(TASK OBJECTIVE) Through the line with "Figure 2. 29 Si NMR of the silicon resins." and starting from the first line, return the records below word for word, with pictures left out.

(RECORD SET)
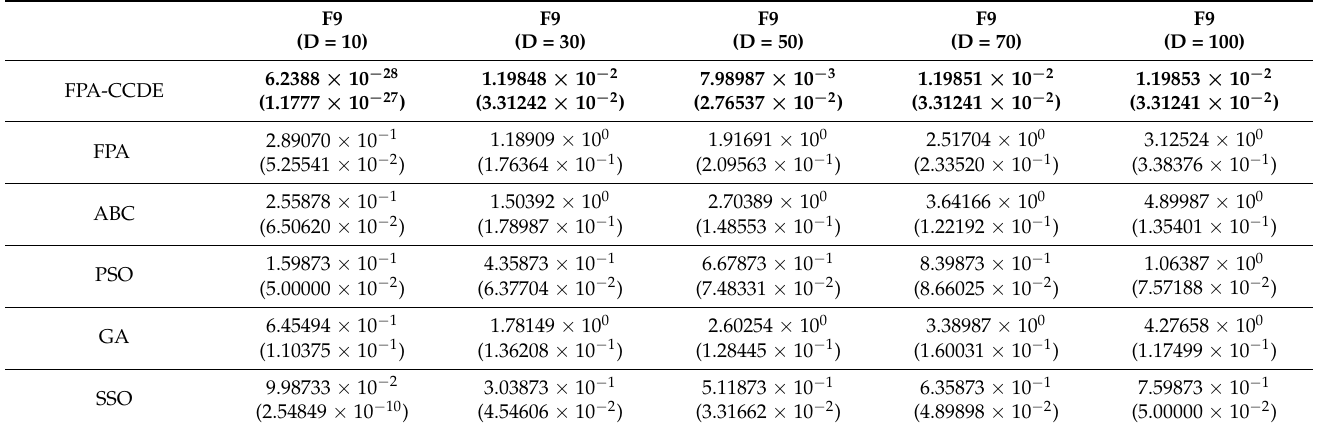
Table 4. F9 with the increase of variables dimension.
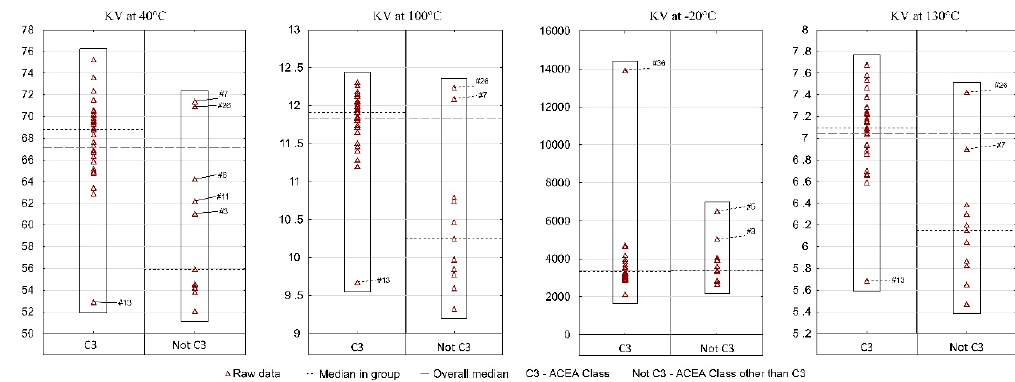
Figure 6. Kinematic viscosity of fresh engine oils in the aspect of ACEA Class.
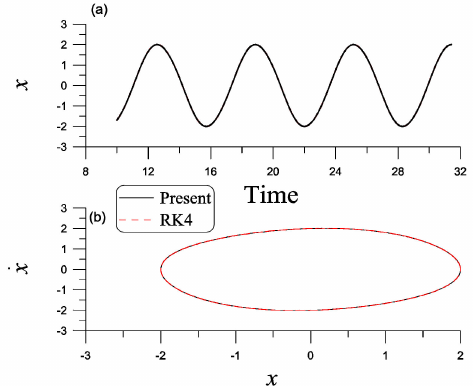
Figure 3. For the van der Pol equation with A = 2, comparing the exact solution obtained by the RK4 and the solution obtained by the present method: ( a ) time histories of displacement and ( b ) periodic . (cid:0) (cid:1) x , x orbits in the phase plane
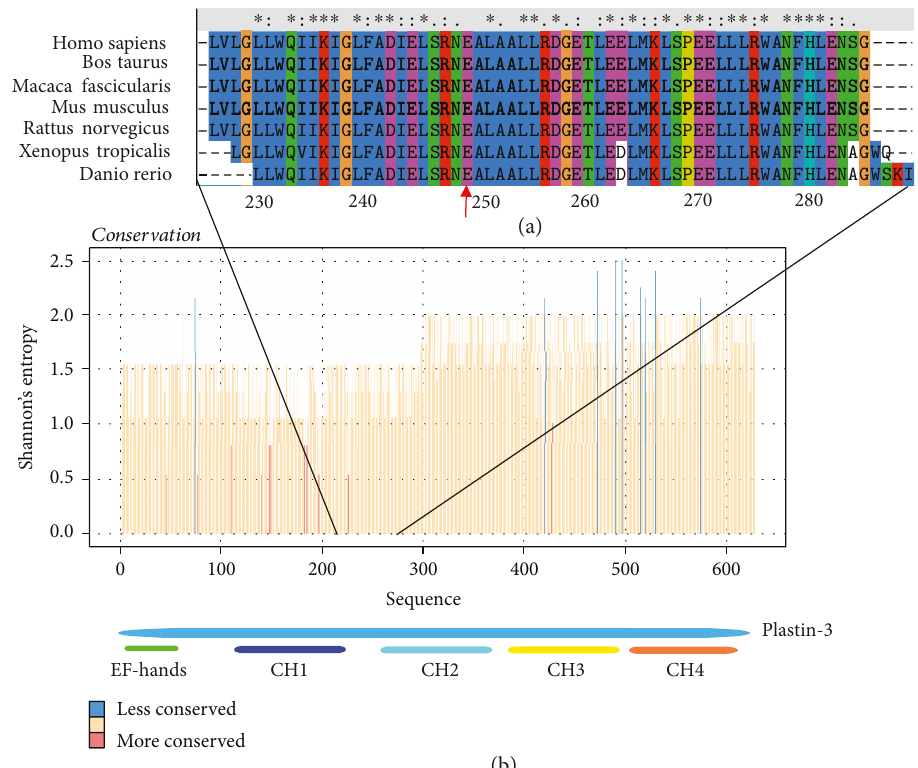
Figure 2: Sequence conservation in the plastin-3 family. (a) Local view of the multiple sequence alignment of plastin-3 in the neighbourhood of Glu249 (red arrow). (b) Whole plastin-3 plot. Conservation is represented using Shannon entropy, a parameter routinely used for scoring pathogenic mutations, whose values range from 0 (complete conservation) to 4.32 (all amino acids are equiprobable at that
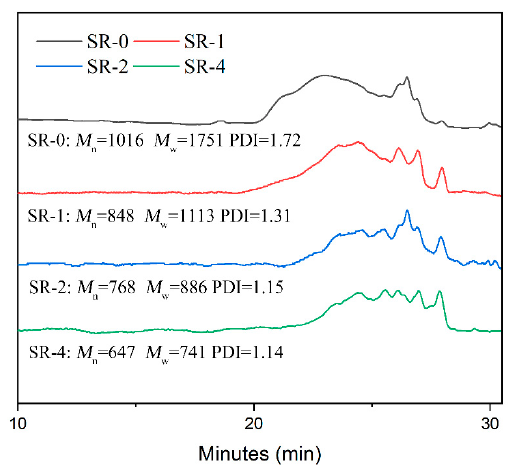
Figure 2. 29 Si NMR of the silicon resins.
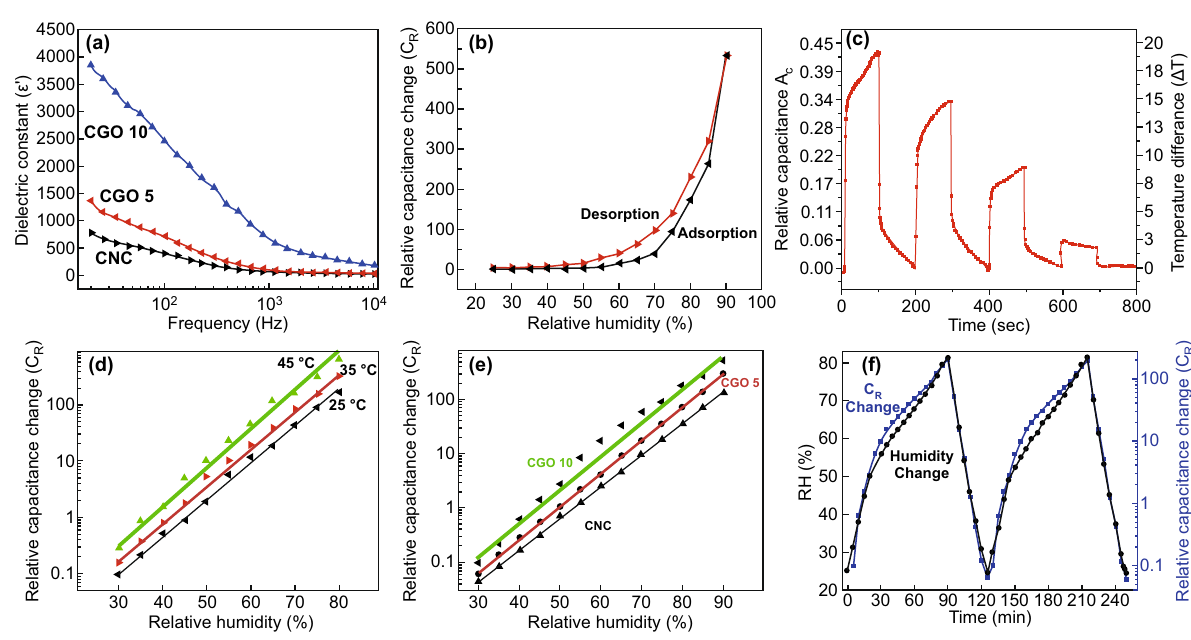
Fig. 20 a Dielectric behavior of NCs-GO/rGO hybrid film with frequency variation. b Absorption–desorption behavior and humidity hysteresis of NCs-GO/rGO hybrid film. c NCs-GO/rGO hybrid film temperature sensitivity limit by relative capacitance changes. d – f Relative capacitance change ( C R ) of NCs-GO/rGO hybrid film with different temperatures, RH, and time. Reproduced with permission from Refs. [31, 34]. Copyright © 2015, 2016 Elsevier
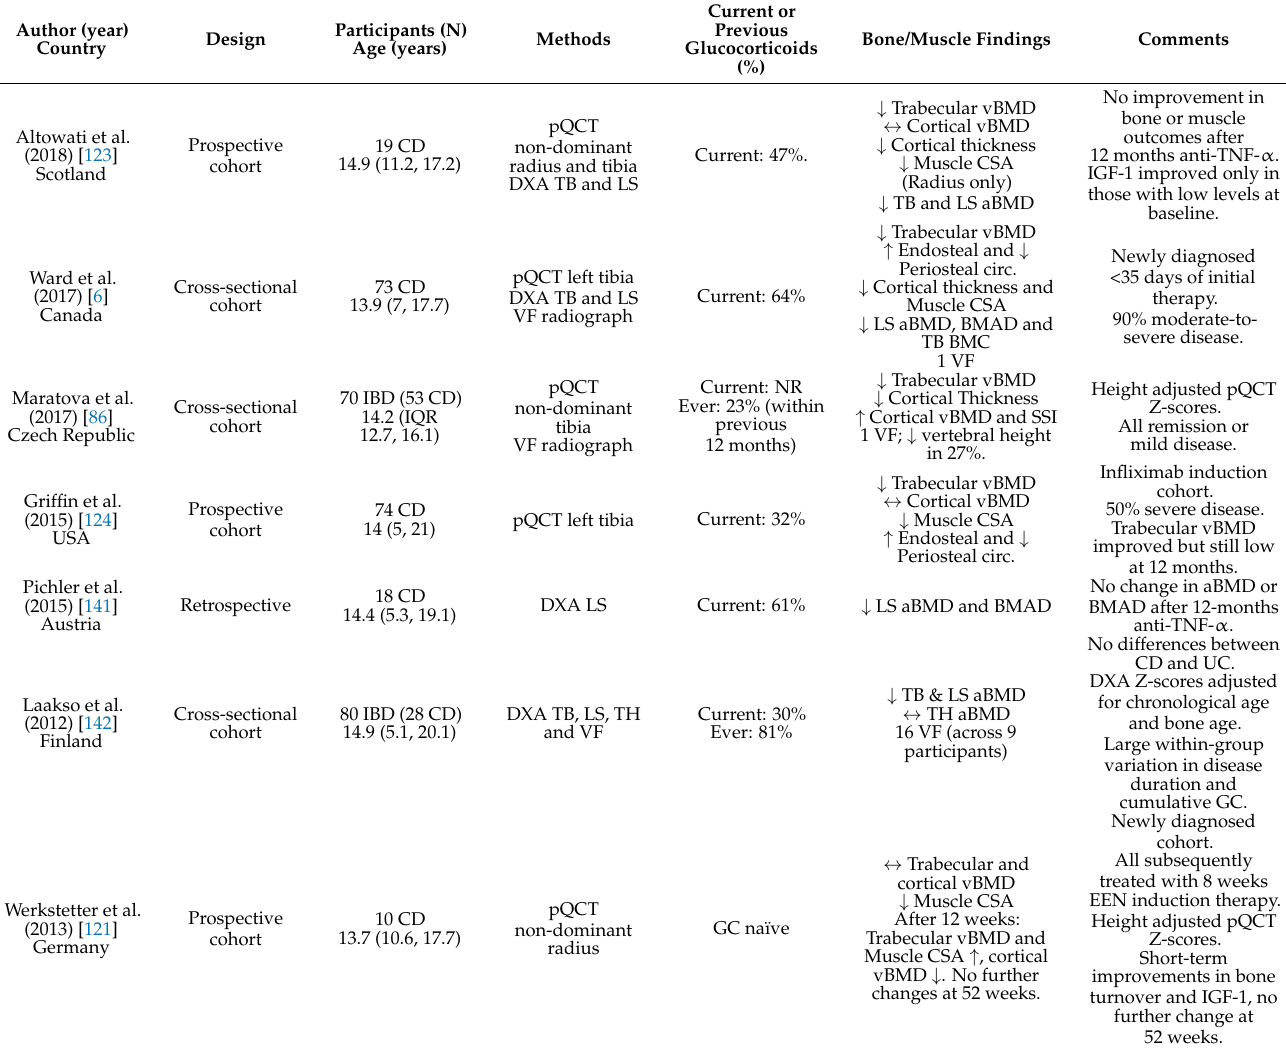
Table 1. Summary of major clinical bone imaging studies in paediatric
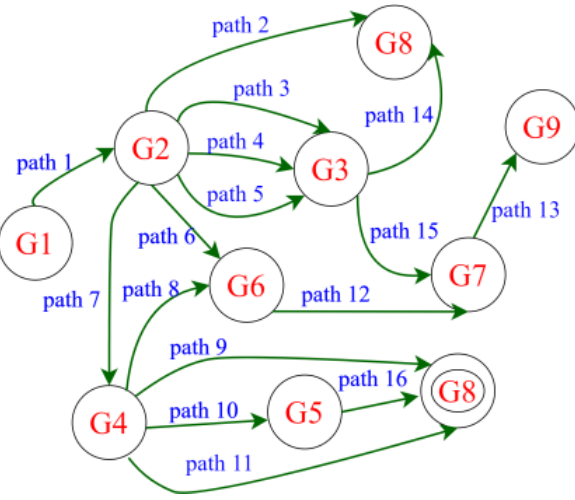
Figure 2. Illustration of graph representation considering MCM.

(ANSWER SPACE)
Table 4. F9 with the increase of variables dimension.
Figure 6. Kinematic viscosity of fresh engine oils in the aspect of ACEA Class.
Figure 3. For the van der Pol equation with A = 2, comparing the exact solution obtained by the RK4 and the solution obtained by the present method: ( a ) time histories of displacement and ( b ) periodic . (cid:0) (cid:1) x , x orbits in the phase plane
Figure 2: Sequence conservation in the plastin-3 family. (a) Local view of the multiple sequence alignment of plastin-3 in the neighbourhood of Glu249 (red arrow). (b) Whole plastin-3 plot. Conservation is represented using Shannon entropy, a parameter routinely used for scoring pathogenic mutations, whose values range from 0 (complete conservation) to 4.32 (all amino acids are equiprobable at that
Figure 2. 29 Si NMR of the silicon resins.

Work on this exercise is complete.